Given data START

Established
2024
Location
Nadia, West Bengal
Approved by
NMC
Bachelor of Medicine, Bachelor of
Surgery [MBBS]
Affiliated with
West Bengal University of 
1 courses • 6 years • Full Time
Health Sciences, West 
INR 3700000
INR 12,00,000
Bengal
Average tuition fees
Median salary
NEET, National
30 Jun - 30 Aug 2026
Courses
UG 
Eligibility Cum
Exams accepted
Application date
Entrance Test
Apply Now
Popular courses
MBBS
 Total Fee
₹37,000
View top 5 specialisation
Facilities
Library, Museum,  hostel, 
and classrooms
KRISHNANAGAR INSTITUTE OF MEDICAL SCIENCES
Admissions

Given data END

Job item:
Reply with an exact copy of the lines running from the one containing "INR 3700000" through the end of the entries above, both ends included.

Written reply:
INR 3700000
INR 12,00,000
Bengal
Average tuition fees
Median salary
NEET, National
30 Jun - 30 Aug 2026
Courses
UG 
Eligibility Cum
Exams accepted
Application date
Entrance Test
Apply Now
Popular courses
MBBS
 Total Fee
₹37,000
View top 5 specialisation
Facilities
Library, Museum,  hostel, 
and classrooms
KRISHNANAGAR INSTITUTE OF MEDICAL SCIENCES
Admissions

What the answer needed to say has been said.